Alas nueve se retiraron los visitantes, dejándome muy complacida de haber visto a unos de los hombres más notables de Sudamérica. , y creo haberlo conocido en esta ocasión hasta donde es posible. Aspira a la universalidad, como Napoleón, según he oído, tuvo algo de esa flaqueza y de quién habla siempre como de su modelo o, mejor dicho, su rival. Creo, asimismo, que se propuso impresionarme en mi carácter de extranjera o quizá Zenteno le sugirió que bien valía la procurarlo por la pequeña fama adicional que mis informes acerca de él, podrían darle. Sea como fuere, es un hecho que hoy habló para hacer ostentación de si mismo”.
Antes de terminar, algunos datos de interés: al día 15 de Octubre de 1822, Maria Gram. tenia 37 años y el “retirado” General José de San Martín 44; la misma edad del Director Supremo, Bernardo O`Higgins, quién abdicaría a los pocos meses. José Miguel Carrera habría cumplido en esta jornada, 37 años, pero fue fusilado el 4 de Septiembre del año anterior, en Mendoza.
(1) Maria Graham: Diario de mi residencia en Chile, Editorial Francisco de Aguirre. Stgo, 1988, pág. 209 y sgts.
2 Comments:
Hola Jorge:
Me admira la capacidad de psicóloga de María, en tiempos tan lejanos y en que no cualquiera tenía esa habilidad.
Me confirma que tras la fama a veces intocable de grandes personajes, como San Martín, se develan, con más ojo, su egoísmo y prepotencia.
Menos mal que en esa época no había fútbol, porque seguramente también San Martín habría pontificado en la materia, como hoy lo hacen muchos- es cosa de ver las cartas al director- acerca de Bielsa, dándoselas de expertos, pero diciendo barbaridades propias de neófitos.
Saludos.
Agradezco tu comentario. La versión de Maria Graham tiebe el valor de ser fuente muy próxima, de primera persona; por lo mismo, hay que considerar la carga subjetiva de sus reflexiones.
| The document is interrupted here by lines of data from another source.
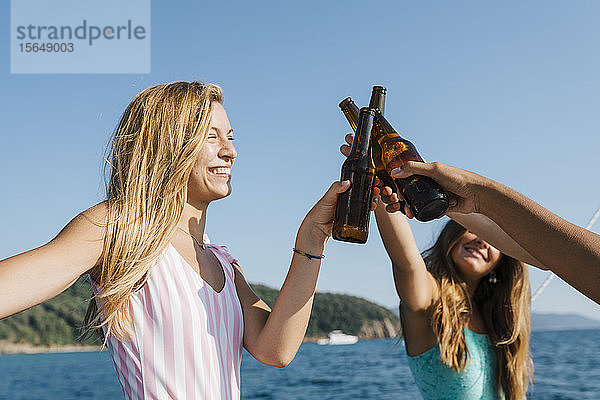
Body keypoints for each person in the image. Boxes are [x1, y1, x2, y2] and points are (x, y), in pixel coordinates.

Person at [0, 81, 370, 400]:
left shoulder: (224, 263)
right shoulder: (119, 228)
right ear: (167, 146)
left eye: (230, 137)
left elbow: (276, 349)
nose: (230, 151)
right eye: (211, 136)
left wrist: (313, 236)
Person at [388, 161, 600, 305]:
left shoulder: (499, 322)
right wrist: (385, 181)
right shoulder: (430, 300)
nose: (482, 242)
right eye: (473, 231)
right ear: (450, 236)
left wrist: (477, 194)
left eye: (493, 241)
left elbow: (543, 254)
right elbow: (405, 264)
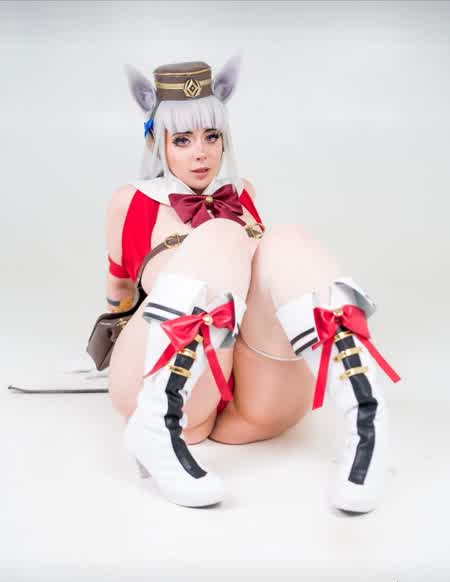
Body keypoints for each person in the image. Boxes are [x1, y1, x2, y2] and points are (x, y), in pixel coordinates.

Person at [105, 56, 401, 512]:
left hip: (254, 396)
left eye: (211, 136)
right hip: (173, 391)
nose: (201, 153)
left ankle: (368, 422)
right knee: (222, 235)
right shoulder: (132, 201)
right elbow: (118, 291)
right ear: (155, 141)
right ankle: (153, 426)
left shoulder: (243, 194)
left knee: (286, 239)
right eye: (182, 139)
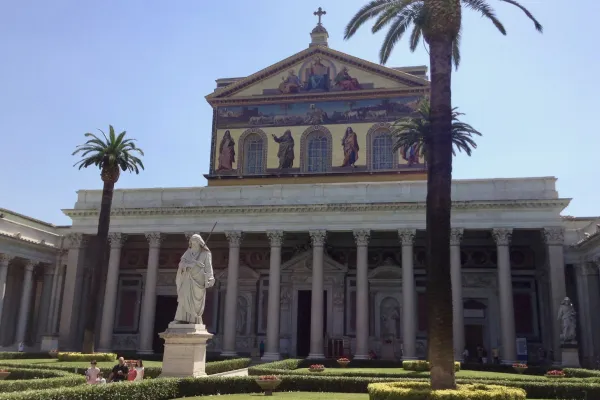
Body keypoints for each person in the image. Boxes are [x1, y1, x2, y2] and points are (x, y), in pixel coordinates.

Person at [173, 234, 215, 325]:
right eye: (192, 241)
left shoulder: (206, 254)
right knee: (183, 299)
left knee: (195, 303)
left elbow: (208, 267)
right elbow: (181, 264)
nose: (193, 243)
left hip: (198, 280)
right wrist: (188, 265)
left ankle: (194, 319)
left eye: (195, 241)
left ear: (200, 242)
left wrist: (210, 277)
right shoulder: (188, 252)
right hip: (187, 278)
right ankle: (180, 318)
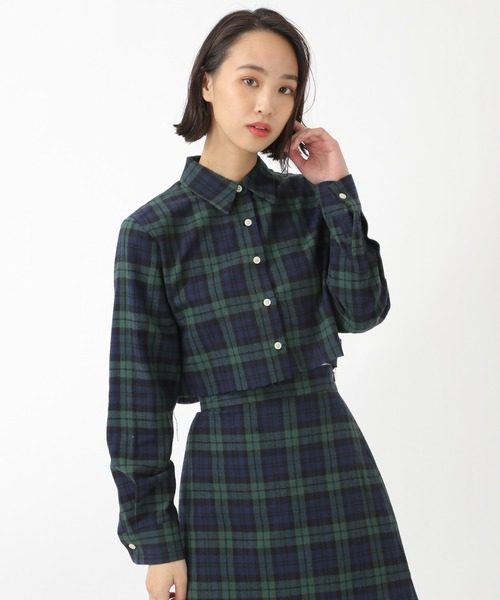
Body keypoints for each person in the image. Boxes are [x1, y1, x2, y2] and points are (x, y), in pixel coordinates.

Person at [107, 8, 418, 600]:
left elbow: (363, 311)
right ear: (207, 83)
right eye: (250, 80)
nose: (265, 105)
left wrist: (335, 189)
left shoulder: (307, 204)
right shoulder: (153, 231)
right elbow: (137, 398)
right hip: (228, 480)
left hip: (332, 463)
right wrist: (156, 540)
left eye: (284, 89)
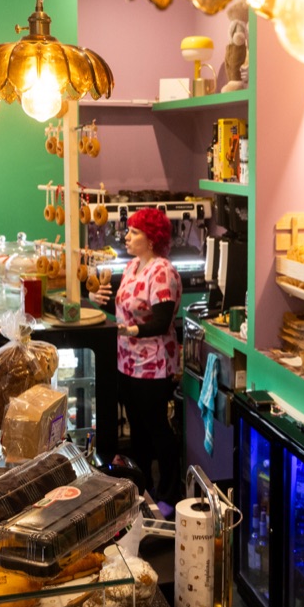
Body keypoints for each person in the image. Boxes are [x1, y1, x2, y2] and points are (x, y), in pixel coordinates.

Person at [92, 207, 183, 502]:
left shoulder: (162, 271)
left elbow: (162, 320)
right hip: (127, 362)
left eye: (134, 232)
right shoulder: (132, 267)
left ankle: (169, 493)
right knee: (138, 431)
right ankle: (143, 489)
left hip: (153, 365)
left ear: (152, 238)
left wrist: (130, 331)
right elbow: (122, 312)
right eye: (128, 230)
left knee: (157, 428)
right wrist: (97, 300)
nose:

Lo más probable es que la verdad acerca de la personalidad de San Martín esté sea equidistante entre su opinión y lo que los historiadores nos han contado.Los grandes hombres son en general, gente común y corriente, por lo mismo más valiosos. Se pueden equivocar, pero se la juegan por lo que creen. Publiqué este post para destacar el perfil humano de San Martín, por sobre el rol que le adjudicó la historia.